• Metin bölümü
Ana ve babanın her tür hastalığı velayetin kaldırılması sebebi kabul edilemez. Bazen öyle durumlar olur ki hem ananın hem de babanın hastalığı onların velayet görevinin gerektirdiği hak ve yükümlülükleri yerine getirmelerine engel olması sonucunu doğurmaktadır. Bu durum çocuğun sağlığını, eğitimini ve hepsinden önemlisi bütün bir yaşantısunı olumsuz etkileyecekse ana ve babadan velayetin kaldırılması gerekir.

Ancak ana ve baba evli ve bunlardan sadece biri bu görevini aksatacak bir has­talığa tutulmuş ve diğer eş velayet görevini gereği gibi yapabiliyorsa velayetin kal­dırılması gerekmeyecektir.

Ana ve baba velayet hak ve yükümlülüklerini yerine getiremeyecek derecede özürlü iseler çocuğu bakımsız halde bırakmak olanaksız olduğundan velayetin kaldırılmasına karar vermek gerekir. Ancak ana ve baba bedensel özürlü olmaktan dolayı velayet hak ve yükümlülüklerini yerine getirememekle beraber çocuğa baka­bilecek bir ortam hazırlamışlar, örneğin bakıcı tutmuşlar veya çocuğa yakınları aracılığıyla bakıyorlarsa onları son derece ağır koşulları olan velayetin kaldırılması felaketi ile karşı karşıya bırakmak zalimane bir anlayış olacaktır.

B- Ana ve Babanın Kısıtlanması

Ana baba akıl hastalığı veya akıl zayıflığı, savurganlığı, ayyaşlığı, kötü idaresi, yaşlılığı, sakatlığı veya tecrübesizliği sebebiyle kısıtlanmışsa bu halde de velayetin kaldırılmasına karar verilmesi gerekir.Aile Mahkemesi Hâkimi, Aile Mahkemesi kurulmamışsa Asliye Hukuk Yargıcı ana babanın kısıtlandığını saptadığında vela­yetin kaldırılmasına ve çocuğa bir vasi tayin edilmesine karar vermelidir,

C- Velayet Hak ve Görevinin Ağır Şekilde Kötüye Kulllanılması

Ana babanın çocuklarını aşırı bir şekilde dövmesi, onları suç işlemeye zorlama­sı, dilendirmesi, çocuklara karşı cinsel bir suç işlemesi, onlara şiddet uygulaması, toplumun değer yargılarına ve inanışlarına aykırı bir duruma zorlamaları, çocuğun çıkarlarına aykırı bir duruma razı olması için zorlanması velayet hak ve görevinin kötüye kullanılması olarak kabul edilmelidir.

• Sağlanan veriler

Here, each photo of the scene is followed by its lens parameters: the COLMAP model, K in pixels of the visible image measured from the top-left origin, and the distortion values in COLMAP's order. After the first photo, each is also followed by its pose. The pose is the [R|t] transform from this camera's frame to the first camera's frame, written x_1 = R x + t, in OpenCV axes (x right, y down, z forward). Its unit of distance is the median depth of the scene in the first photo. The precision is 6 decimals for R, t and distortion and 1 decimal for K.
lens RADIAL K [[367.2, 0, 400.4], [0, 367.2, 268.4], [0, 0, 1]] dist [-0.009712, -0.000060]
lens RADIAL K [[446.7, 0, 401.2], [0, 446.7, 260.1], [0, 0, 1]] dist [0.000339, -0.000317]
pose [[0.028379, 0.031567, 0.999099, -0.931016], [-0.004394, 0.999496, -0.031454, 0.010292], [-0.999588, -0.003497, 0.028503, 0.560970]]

==

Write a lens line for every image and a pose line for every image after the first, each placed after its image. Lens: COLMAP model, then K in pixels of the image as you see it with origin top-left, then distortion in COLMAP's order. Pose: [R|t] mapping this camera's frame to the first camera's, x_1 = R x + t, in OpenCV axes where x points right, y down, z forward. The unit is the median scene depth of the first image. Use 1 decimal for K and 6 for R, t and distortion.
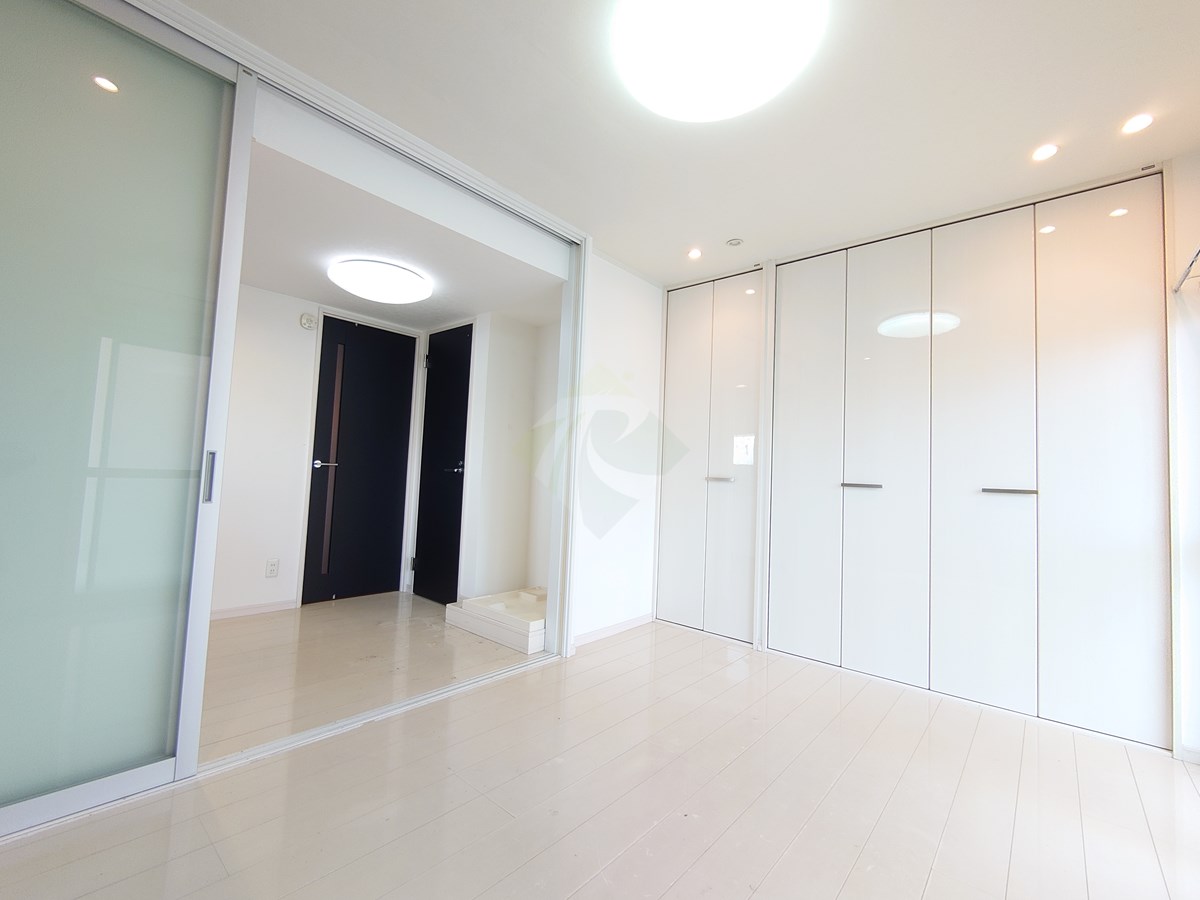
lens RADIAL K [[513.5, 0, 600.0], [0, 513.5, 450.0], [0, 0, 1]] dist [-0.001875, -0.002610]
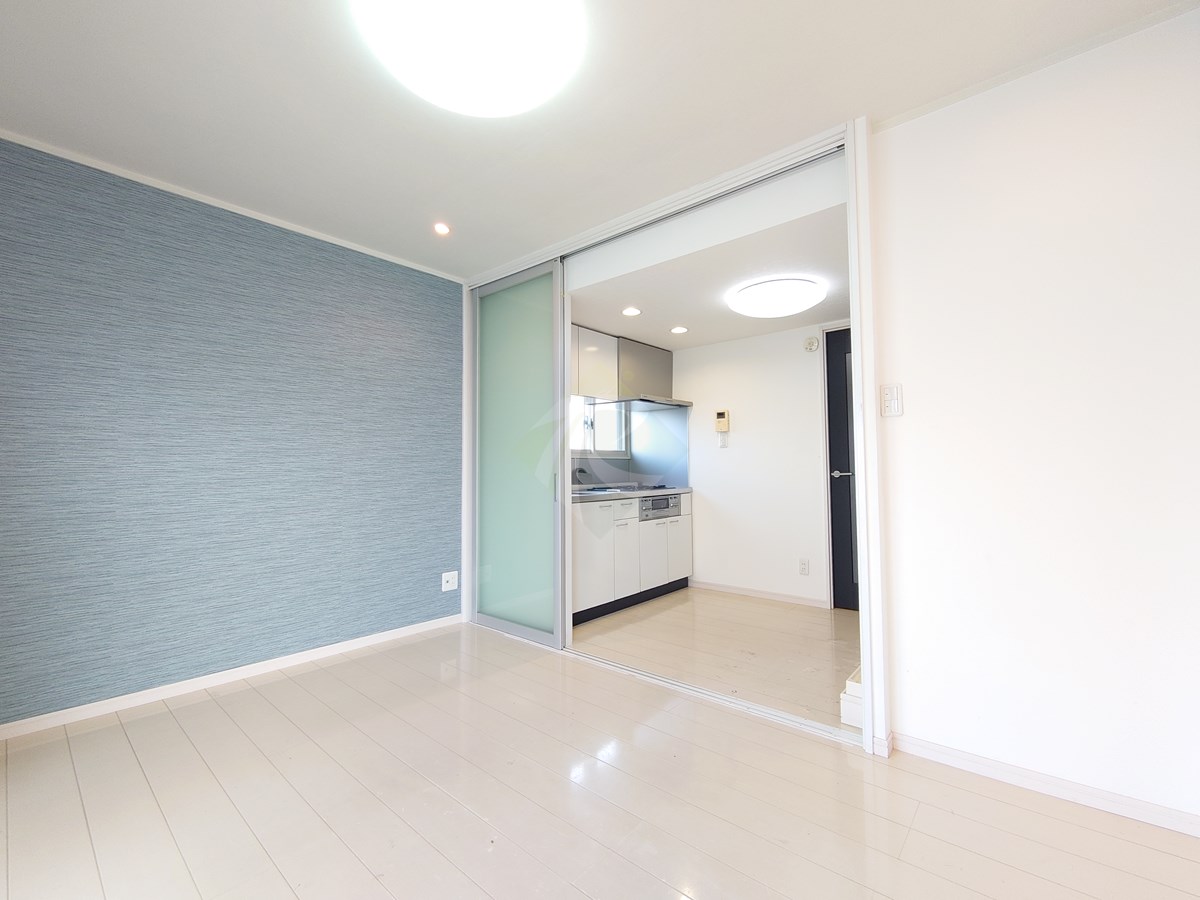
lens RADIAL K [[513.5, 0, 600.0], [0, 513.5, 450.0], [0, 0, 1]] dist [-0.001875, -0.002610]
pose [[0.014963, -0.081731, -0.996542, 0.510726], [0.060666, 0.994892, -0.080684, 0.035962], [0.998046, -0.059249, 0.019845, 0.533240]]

---

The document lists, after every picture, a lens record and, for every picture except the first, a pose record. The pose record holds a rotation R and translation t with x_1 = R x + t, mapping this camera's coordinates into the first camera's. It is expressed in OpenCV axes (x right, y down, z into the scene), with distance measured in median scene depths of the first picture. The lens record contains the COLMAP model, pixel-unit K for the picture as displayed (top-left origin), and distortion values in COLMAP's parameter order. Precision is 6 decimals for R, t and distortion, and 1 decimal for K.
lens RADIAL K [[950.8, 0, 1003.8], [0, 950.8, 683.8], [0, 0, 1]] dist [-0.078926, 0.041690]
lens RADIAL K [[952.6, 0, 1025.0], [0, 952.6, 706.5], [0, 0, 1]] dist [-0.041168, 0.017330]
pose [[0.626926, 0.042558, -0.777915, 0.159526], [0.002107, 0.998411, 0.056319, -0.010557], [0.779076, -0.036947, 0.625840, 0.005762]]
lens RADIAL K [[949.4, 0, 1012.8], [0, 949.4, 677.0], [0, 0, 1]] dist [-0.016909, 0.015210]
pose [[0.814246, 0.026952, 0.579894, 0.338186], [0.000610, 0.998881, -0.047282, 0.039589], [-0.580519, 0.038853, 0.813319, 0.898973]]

• İstenenler
1/ Velayetle ilgili metne göre, Aile Mahkemesi kurulmamışsa ana babanın kısıtlandığını saptayıp velayetin kaldırılmasına kim karar verir?
2/ Velayetle ilgili metinden "Ancak ana ve baba evli" sözlerinden "velayetin kal­dırılması gerekmeyecektir." sözlerine kadar olan kısmı düzenleyin. Yeniden yazarken "diğer eş" yerine "öteki eş" koyun.

• Alıştırma çözümleri
1/ Asliye Hukuk Yargıcı.

2/
Ancak ana ve baba evli ve bunlardan sadece biri bu görevini aksatacak bir has­talığa tutulmuş ve öteki eş velayet görevini gereği gibi yapabiliyorsa velayetin kal­dırılması gerekmeyecektir.